● **Task goal**:
The lines to be copied are those below that contain "Active".

====================

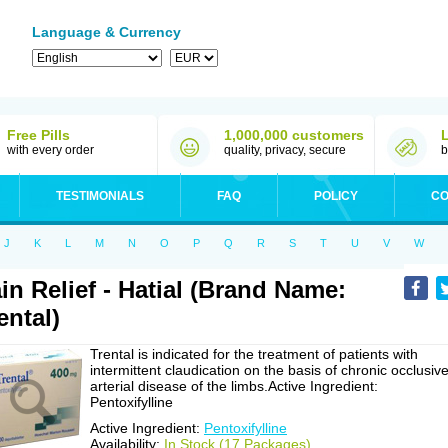
Language & Currency
Free Pills
1,000,000 customers
with every order
quality, privacy, secure
b
TESTIMONIALS
FAQ
POLICY
CO
J
K
L
M
N
O
P
Q
R
S
T
U
V
W
in Relief - Hatial (Brand Name:
ental)
Trental is indicated for the treatment of patients with
intermittent claudication on the basis of chronic occlusiv
arterial disease of the limbs.Active Ingredient:
Pentoxifylline
Active Ingredient:
Pentoxifylline
Availability:
In Stock (17 Packages)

====================

● **Task answer**:
arterial disease of the limbs.Active Ingredient:
Active Ingredient:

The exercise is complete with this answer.